L’ELENCO DEI BENI Gli investigatori hanno recuperato tre orologi Rolex, di cui due in acciaio modello Submariner e uno in oro (oppure in metallo placcato) modello Datejust. E ancora: quattro telefonini Samsung, uno Redmi, uno Brondi, un iPhone 11 Pro, un iPhone 12 Pro, uno Oppo e una parte posteriore di un cellulare Apple.
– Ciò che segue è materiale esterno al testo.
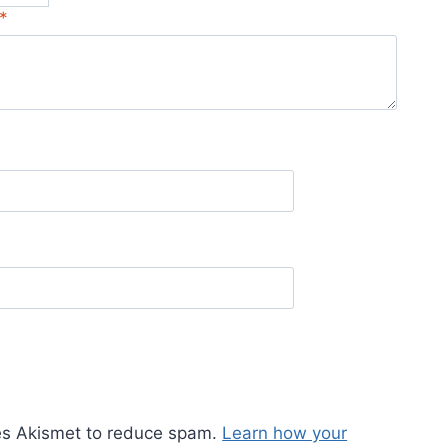
*
ses Akismet to reduce spam.
Learn how your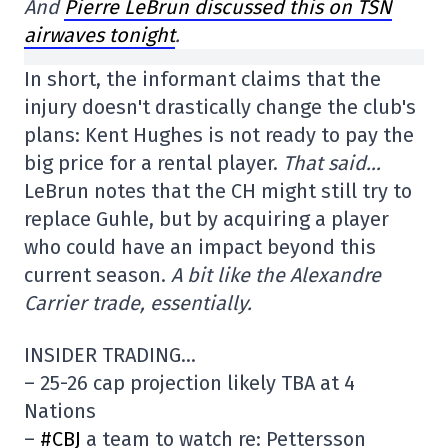
And
Pierre LeBrun discussed this on TSN
airwaves tonight
.
In short, the informant claims that the
injury doesn't drastically change the club's
plans: Kent Hughes is not ready to pay the
big price for a rental player.
That said…
LeBrun notes that the CH might still try to
replace Guhle, but by acquiring a player
who could have an impact beyond this
current season.
A bit like the Alexandre
Carrier trade, essentially.
INSIDER TRADING…
– 25-26 cap projection likely TBA at 4
Nations
–
#CBJ
a team to watch re: Pettersson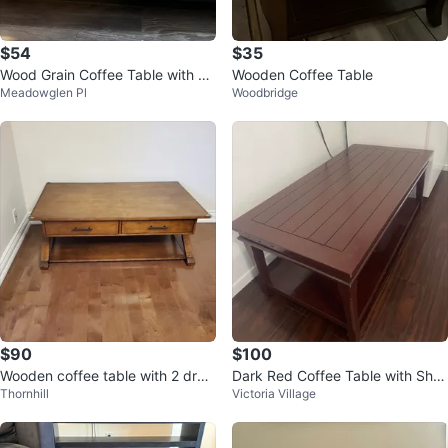
$54
$35
Wood Grain Coffee Table with Sh
Wooden Coffee Table
Meadowglen Pl
Woodbridge
elf
$90
$100
Wooden coffee table with 2 draw
Dark Red Coffee Table with Shel
Thornhill
Victoria Village
ers
f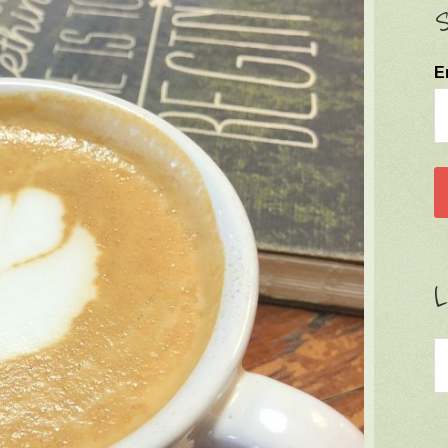
S
E
L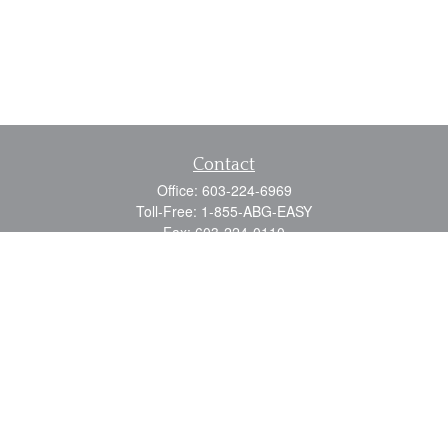
Contact
Office:
603-224-6969
Toll-Free:
1-855-ABG-EASY
Fax:
603-224-0110
Email:
info@myabg.net
Home Office:
41 South Main Street
Concord,
NH
03301
North Country:
879 Washington Street
Stewartstown, NH 03576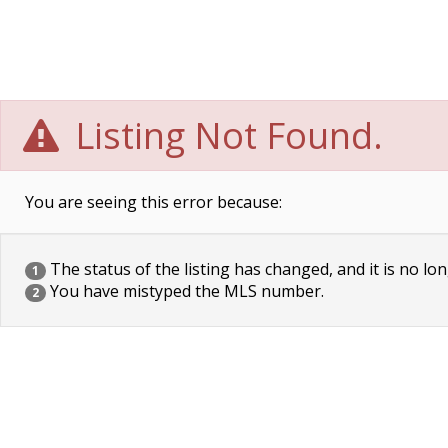
Listing Not Found.
You are seeing this error because:
The status of the listing has changed, and it is no lon
1
You have mistyped the MLS number.
2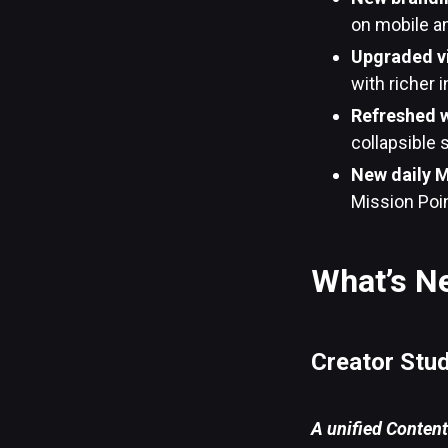
on mobile a
Upgraded v
with richer 
Refreshed 
collapsible 
New daily M
Mission Poi
What’s N
Creator Stu
A unified Content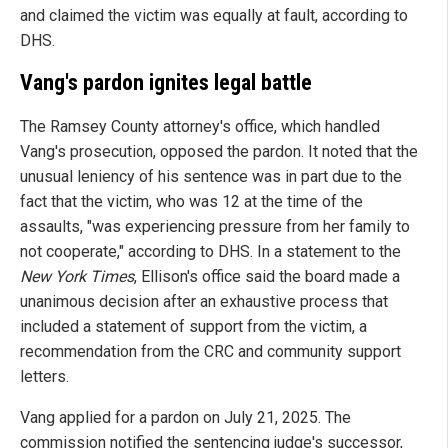
and claimed the victim was equally at fault, according to
DHS.
Vang's pardon ignites legal battle
The Ramsey County attorney's office, which handled
Vang's prosecution, opposed the pardon. It noted that the
unusual leniency of his sentence was in part due to the
fact that the victim, who was 12 at the time of the
assaults, "was experiencing pressure from her family to
not cooperate," according to DHS. In a statement to the
New York Times
, Ellison's office said the board made a
unanimous decision after an exhaustive process that
included a statement of support from the victim, a
recommendation from the CRC and community support
letters.
Vang applied for a pardon on July 21, 2025. The
commission notified the sentencing judge's successor,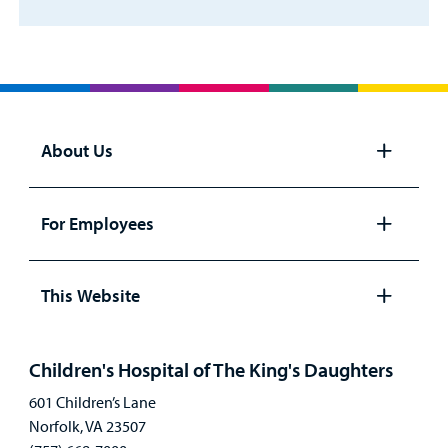
About Us
Open
panel
For Employees
Open
panel
This Website
Open
panel
Children's Hospital of The King's Daughters
601 Children’s Lane
Norfolk, VA 23507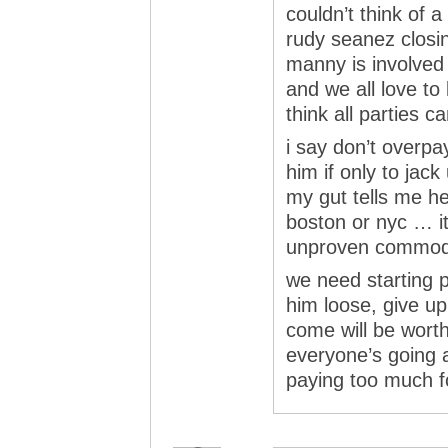
couldn’t think of 
rudy seanez closin
manny is involved 
and we all love to 
think all parties 
i say don’t overpa
him if only to jac
my gut tells me he
boston or nyc … it
unproven commo
we need starting pi
him loose, give up 
come will be worth i
everyone’s going a
paying too much f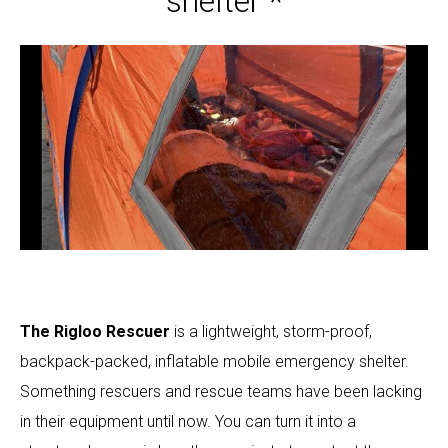
shelter *
The Rigloo Rescuer
is a lightweight, storm-proof,
backpack-packed, inflatable mobile emergency shelter.
Something rescuers and rescue teams have been lacking
in their equipment until now. You can turn it into a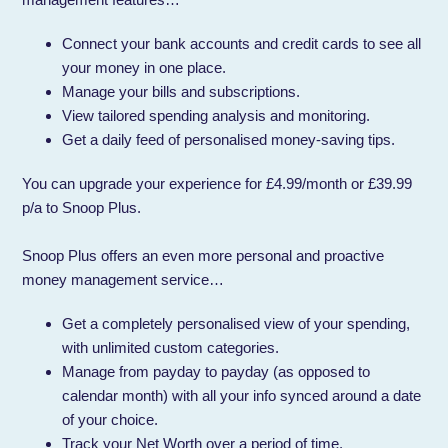
Connect your bank accounts and credit cards to see all
your money in one place.
Manage your bills and subscriptions.
View tailored spending analysis and monitoring.
Get a daily feed of personalised money-saving tips.
You can upgrade your experience for £4.99/month or £39.99
p/a to Snoop Plus.
Snoop Plus offers an even more personal and proactive
money management service…
Get a completely personalised view of your spending,
with unlimited custom categories.
Manage from payday to payday (as opposed to
calendar month) with all your info synced around a date
of your choice.
Track your Net Worth over a period of time.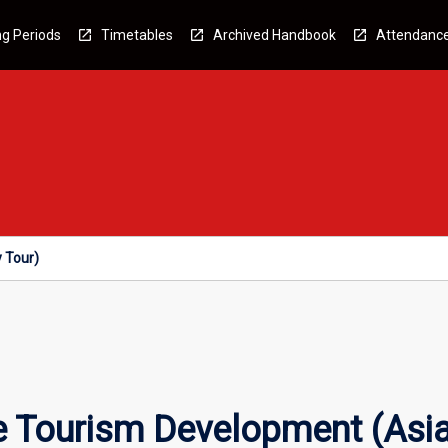
g Periods
Timetables
Archived Handbook
Attendanc
 Tour)
e Tourism Development (Asia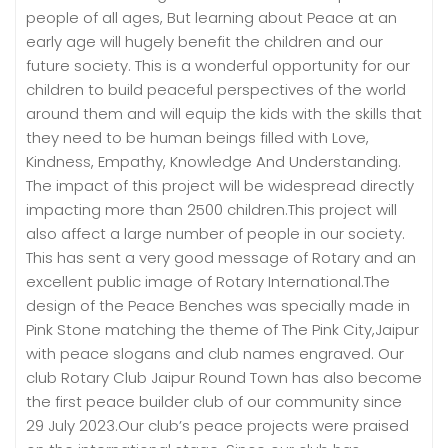
people of all ages, But learning about Peace at an
early age will hugely benefit the children and our
future society. This is a wonderful opportunity for our
children to build peaceful perspectives of the world
around them and will equip the kids with the skills that
they need to be human beings filled with Love,
Kindness, Empathy, Knowledge And Understanding.
The impact of this project will be widespread directly
impacting more than 2500 children.This project will
also affect a large number of people in our society.
This has sent a very good message of Rotary and an
excellent public image of Rotary International.The
design of the Peace Benches was specially made in
Pink Stone matching the theme of The Pink City,Jaipur
with peace slogans and club names engraved. Our
club Rotary Club Jaipur Round Town has also become
the first peace builder club of our community since
29 July 2023.Our club’s peace projects were praised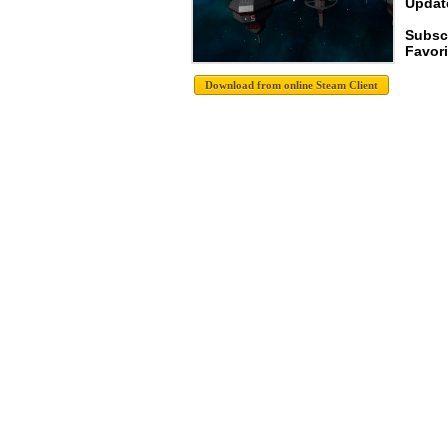
Update
Subsc
Favori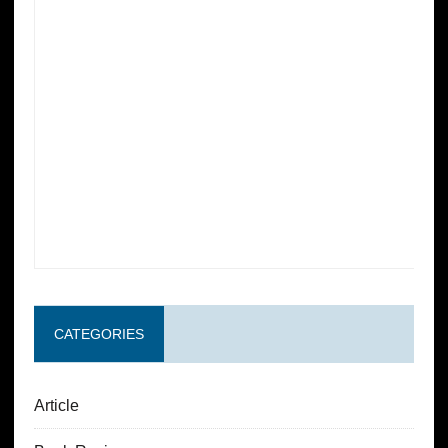
CATEGORIES
Article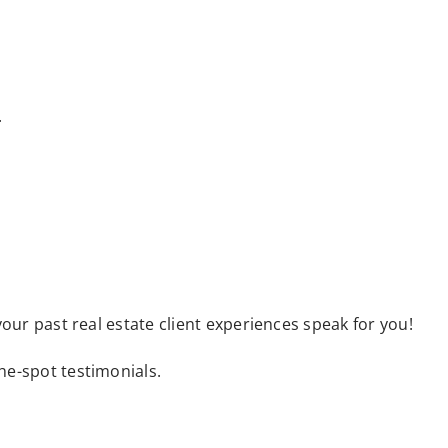
.
your past real estate client experiences speak for you!
the-spot testimonials.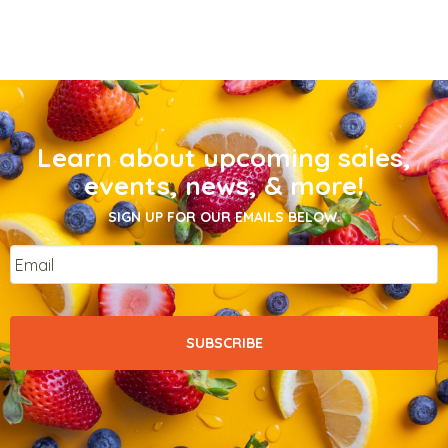
Learn about upcoming sales,
events, news, & more!
SIGN UP FOR OUR EMAILS BELOW.
Email
*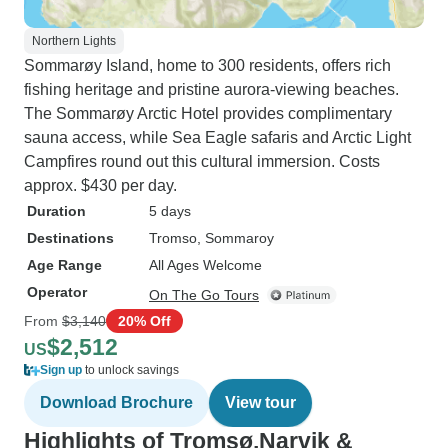
Northern Lights
Sommarøy Island, home to 300 residents, offers rich
fishing heritage and pristine aurora-viewing beaches.
The Sommarøy Arctic Hotel provides complimentary
sauna access, while Sea Eagle safaris and Arctic Light
Campfires round out this cultural immersion. Costs
approx. $430 per day.
Duration
5 days
Destinations
Tromso
, Sommaroy
Age Range
All Ages Welcome
Operator
On The Go Tours
From
$3,140
20% Off
$2,512
US
Sign up
to unlock savings
Download Brochure
View tour
Highlights of Tromsø,Narvik &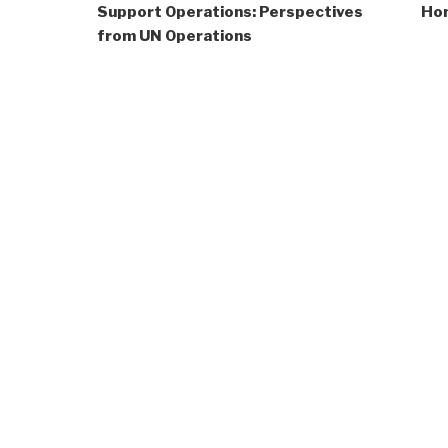
Support Operations: Perspectives
Hom
from UN Operations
Nell’Audi A5 di colore nero e con i finestrini oscurati, di proprietà di Spinelli, erano nascosti anche due mazzi di chiavi, di cui uno con telecomando “Vds”, e una chiave singola con un’etichetta e la scritta “Ufficio Carla”. Che la banda si preparasse a colpire ancora lo dimostrano anche i due grossi cacciaviti sequestrati dai carabinieri della sezione radiomobile.
L’ORDINANZA DEL GIUDICE Durante l’udienza di convalida degli arresti, mentre Spinelli si è avvalsa della facoltà di non rispondere, Corso e Della Santacasa hanno ammesso di aver rubato – nella Fiat Panda parcheggiata all’esterno di un ristorante di Brecciarola – il libretto di circolazione e un mazzo di chiavi di casa. I due fratelli, però, hanno sostenuto che non avessero più intenzione di rubare nell’abitazione del proprietario dell’autovettura, dopo essere arrivati all’indirizzo preciso grazie alle indicazioni ricavate dai documenti.
LE MOTIVAZIONI Ma la tesi del «ripensamento», secondo il giudice Maurizio Secco, non appare fondata, tenuto conto che l’Audi di Spinelli, già ferma all’interno della proprietà della vittima, «si è mossa in retromarcia dopo che i carabinieri erano intervenuti con i lampeggianti accesi». Corso e Della Santacasa, si legge sull’ordinanza, «risiedono in un’altra Regione e si sono recati a Chieti proprio allo scopo di realizzare i furti».
Dunque, è «concreto e attuale il pericolo» che compiano nuovi reati. Per il giudice, di conseguenza, rinchiudere in carcere i due fratelli, già in passato finiti nei guai per motivi di giustizia, è l’unico modo per evitare che tornino a colpire.